Gegenüber, Hausnummern 40-44, lieferte ab 1910 das Kraftwerk Steglitz Energie für die Gemeinde Steglitz und für die Straßenbahn. Mit der Bildung von Groß-Berlin übernahm 1920 die Bewag das Werk und ließ wegen des erhöhten Strombedarfs das Umspannwerk bauen.
In unmittelbarer Nähe, in der Ladenwohnung von „Feinkost-Schöne“, Birkbuschstraße 48, befand sich 1975 der Hauptstützpunkt der Entführer des Berliner CDU-Landesvorsitzenden Peter Lorenz. Hier hatten die Terroristen der Bewegung 2. Juni ein Munitionslager.

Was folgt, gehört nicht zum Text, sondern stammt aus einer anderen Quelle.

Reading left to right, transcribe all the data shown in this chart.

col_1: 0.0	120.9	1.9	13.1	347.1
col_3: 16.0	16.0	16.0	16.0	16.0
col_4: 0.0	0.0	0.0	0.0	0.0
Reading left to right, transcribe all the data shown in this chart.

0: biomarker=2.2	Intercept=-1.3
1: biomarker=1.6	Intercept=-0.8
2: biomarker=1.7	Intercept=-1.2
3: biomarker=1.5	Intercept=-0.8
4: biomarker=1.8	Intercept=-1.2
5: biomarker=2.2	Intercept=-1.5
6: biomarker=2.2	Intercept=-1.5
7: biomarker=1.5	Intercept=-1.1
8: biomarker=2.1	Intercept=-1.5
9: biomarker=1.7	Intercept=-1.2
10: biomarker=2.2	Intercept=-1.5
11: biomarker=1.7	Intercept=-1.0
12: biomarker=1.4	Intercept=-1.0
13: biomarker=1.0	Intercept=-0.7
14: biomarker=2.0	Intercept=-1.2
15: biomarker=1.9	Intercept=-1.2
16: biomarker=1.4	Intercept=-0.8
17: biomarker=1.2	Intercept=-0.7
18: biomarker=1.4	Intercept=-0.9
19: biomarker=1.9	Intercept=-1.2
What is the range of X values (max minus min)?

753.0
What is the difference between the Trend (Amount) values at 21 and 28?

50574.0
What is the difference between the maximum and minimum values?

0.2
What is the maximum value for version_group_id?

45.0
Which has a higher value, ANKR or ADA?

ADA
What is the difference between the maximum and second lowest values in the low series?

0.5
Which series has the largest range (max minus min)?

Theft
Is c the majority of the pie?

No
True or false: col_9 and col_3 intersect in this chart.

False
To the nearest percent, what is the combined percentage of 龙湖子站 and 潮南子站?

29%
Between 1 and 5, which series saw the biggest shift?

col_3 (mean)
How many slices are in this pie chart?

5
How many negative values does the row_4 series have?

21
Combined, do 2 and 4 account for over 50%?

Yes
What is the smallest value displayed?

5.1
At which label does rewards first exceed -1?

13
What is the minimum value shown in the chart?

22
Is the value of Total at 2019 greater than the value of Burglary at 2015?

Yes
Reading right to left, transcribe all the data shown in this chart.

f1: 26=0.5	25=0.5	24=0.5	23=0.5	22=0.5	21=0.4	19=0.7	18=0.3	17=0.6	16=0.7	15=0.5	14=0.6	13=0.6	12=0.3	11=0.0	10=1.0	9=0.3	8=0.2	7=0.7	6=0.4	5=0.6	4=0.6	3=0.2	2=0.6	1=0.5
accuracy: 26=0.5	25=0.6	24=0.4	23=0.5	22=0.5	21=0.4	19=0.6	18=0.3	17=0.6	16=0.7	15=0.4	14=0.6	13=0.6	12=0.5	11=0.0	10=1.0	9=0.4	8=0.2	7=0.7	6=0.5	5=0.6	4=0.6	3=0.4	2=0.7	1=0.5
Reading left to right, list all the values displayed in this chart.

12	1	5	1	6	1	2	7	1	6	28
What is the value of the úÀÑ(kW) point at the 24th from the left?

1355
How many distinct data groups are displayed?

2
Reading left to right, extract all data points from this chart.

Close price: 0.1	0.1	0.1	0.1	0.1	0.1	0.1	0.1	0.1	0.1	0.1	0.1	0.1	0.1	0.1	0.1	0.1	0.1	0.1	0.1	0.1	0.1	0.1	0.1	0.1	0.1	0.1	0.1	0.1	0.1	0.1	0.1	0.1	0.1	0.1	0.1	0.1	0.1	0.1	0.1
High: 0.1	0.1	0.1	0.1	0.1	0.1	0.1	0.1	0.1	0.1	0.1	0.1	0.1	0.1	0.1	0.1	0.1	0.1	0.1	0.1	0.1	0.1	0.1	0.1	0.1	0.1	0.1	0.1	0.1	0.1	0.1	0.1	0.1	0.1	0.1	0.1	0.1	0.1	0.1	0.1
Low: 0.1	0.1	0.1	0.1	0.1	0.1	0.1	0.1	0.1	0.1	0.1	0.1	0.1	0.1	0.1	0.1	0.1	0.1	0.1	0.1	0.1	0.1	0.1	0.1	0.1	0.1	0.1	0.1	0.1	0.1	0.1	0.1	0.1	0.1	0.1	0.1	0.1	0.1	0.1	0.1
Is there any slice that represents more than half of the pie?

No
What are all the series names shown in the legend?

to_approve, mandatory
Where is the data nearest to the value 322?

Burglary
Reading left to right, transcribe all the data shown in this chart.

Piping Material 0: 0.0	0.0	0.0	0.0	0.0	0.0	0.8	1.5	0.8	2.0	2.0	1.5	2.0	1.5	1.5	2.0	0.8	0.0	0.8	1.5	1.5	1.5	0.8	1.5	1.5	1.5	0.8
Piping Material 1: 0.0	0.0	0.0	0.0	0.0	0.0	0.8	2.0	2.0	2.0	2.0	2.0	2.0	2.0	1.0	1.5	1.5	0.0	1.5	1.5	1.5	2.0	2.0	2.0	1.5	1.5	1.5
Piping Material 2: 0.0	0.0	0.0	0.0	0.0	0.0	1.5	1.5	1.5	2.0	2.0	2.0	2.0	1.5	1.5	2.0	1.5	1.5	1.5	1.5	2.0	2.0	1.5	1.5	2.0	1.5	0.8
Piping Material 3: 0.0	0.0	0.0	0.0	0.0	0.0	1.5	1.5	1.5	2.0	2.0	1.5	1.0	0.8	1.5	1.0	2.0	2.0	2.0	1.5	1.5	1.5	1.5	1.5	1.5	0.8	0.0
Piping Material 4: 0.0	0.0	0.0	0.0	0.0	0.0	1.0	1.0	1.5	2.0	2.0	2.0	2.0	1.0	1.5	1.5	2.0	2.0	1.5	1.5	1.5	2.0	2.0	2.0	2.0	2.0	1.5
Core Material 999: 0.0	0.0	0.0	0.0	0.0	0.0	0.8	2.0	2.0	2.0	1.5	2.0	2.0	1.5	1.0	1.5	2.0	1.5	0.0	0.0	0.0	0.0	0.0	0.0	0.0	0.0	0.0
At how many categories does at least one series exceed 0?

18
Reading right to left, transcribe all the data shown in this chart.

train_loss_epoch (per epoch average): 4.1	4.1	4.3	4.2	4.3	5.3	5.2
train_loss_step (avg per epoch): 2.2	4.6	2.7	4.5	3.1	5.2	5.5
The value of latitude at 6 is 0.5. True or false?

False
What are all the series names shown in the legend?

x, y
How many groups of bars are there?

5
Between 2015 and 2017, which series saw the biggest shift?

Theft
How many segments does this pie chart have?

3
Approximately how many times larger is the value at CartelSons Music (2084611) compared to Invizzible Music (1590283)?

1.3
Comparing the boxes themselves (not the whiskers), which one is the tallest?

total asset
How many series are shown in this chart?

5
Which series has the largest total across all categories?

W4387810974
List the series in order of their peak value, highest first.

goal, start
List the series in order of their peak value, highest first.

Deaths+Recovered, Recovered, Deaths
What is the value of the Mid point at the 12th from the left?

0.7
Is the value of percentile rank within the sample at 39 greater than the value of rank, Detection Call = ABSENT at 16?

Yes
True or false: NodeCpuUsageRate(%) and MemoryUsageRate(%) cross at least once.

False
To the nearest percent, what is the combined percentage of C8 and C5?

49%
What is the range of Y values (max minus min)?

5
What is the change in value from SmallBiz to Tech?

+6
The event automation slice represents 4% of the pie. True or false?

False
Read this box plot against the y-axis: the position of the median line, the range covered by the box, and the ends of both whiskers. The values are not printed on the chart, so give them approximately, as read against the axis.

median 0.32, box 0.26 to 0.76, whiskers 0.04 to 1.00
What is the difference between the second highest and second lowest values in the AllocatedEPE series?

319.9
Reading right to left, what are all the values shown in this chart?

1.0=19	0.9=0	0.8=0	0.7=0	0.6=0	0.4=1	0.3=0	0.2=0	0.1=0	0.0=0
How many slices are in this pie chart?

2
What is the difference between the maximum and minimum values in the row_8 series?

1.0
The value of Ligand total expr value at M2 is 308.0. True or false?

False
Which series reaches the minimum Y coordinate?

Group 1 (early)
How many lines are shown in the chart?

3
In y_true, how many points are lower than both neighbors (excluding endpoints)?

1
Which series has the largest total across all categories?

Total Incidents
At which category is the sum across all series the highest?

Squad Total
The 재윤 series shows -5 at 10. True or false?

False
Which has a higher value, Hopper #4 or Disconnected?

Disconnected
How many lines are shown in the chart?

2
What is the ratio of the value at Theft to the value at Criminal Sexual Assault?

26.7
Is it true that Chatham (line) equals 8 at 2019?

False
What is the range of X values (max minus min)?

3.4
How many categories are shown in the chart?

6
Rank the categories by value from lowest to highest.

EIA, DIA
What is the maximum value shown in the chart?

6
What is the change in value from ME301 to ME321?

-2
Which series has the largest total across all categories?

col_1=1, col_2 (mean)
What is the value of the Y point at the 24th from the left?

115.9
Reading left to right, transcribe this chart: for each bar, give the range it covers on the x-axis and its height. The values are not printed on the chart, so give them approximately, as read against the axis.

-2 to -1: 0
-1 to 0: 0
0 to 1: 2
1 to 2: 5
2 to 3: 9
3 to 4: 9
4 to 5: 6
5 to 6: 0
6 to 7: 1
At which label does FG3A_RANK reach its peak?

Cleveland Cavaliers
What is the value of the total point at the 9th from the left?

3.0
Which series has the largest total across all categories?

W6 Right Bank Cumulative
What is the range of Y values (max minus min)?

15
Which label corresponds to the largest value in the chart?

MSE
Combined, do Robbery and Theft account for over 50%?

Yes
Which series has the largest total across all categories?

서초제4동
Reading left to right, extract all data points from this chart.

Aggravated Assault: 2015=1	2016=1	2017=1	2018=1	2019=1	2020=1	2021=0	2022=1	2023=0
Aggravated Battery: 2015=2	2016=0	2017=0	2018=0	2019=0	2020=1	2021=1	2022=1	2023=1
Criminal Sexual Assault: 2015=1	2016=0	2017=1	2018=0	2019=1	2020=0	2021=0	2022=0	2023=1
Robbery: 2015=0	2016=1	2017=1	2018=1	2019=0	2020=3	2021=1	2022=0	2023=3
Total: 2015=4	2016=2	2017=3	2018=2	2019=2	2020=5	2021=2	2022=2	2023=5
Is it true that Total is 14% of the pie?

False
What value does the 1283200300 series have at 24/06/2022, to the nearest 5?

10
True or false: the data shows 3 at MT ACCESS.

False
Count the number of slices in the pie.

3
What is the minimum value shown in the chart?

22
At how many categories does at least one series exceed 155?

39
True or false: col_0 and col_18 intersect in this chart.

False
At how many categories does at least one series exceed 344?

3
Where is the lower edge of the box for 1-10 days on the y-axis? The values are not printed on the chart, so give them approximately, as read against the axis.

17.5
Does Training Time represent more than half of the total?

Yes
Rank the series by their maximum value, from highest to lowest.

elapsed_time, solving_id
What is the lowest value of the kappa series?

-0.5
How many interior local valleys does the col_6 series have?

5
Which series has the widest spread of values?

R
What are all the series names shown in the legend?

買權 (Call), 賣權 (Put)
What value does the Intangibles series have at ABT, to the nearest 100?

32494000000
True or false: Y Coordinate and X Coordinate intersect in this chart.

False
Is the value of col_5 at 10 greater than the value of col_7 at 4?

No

Später konnte die Polizei persönliche Gegenstände von Lorenz in der Ladenwohnung sicherstellen. „Festgehalten wurde Lorenz aber nicht hier, sondern in der Schenkendorfstraße in Kreuzberg“, weiß Schlunke.
Direkt gegenüber hielt sich für kurze Zeit Prominenz der Kunstszene auf. In der heutigen Nummer 49 hatte das Bauhaus seinen Sitz. Nach der Vertreibung aus Dessau ließ sich die von Walter Gropius gegründete Kunstschule hier nieder. Der Lehrbetrieb wurde unter der Leitung von Ludwig Mies van der Rohe am 3. Januar 1933 aufgenommen. Schon am 11. April desselben Jahres wurde das Bauhaus von Polizei und SA nach „kommunistischem Material“ durchsucht und mehrere, meist jüdische, Studenten wurden verhaftet. Das bedeutete das Aus für die Lehranstalt. In diesen Wochen lehrte unter anderem auch Wassily Kandinsky in der Birkbuschstraße. Gewohnt hat der expressionistische Künstler in der heutigen Buhrowstraße in Südende. In einem Brief schrieb er über den neuen Bauhaus-Standort: „an der Grenze von Steglitz und Lankwitz – eine hübsche Gegend“. Eine Berliner Gedenktafel informiert heute über den letzten Bauhaus-Standort.
Als prominenter Bewohner der Birkbuschstraße ist der expressionistische Maler Georg Tappert (1880 – 1957) bekannt. In der Hausnummer 64a hatte er ab 1924 Wohnung und Atelier. Das Haus wurde 1969 abgerissen.
Die Hausnummern 1 – 7 sucht man in der Birkbuschstraße übrigens vergebens. Nach der Entstehung des Wolfensteindammes verläuft die Birkbuschstraße nur bis zur Oberlinstraße. Vorher mündete sie direkt in die Schloßstraße.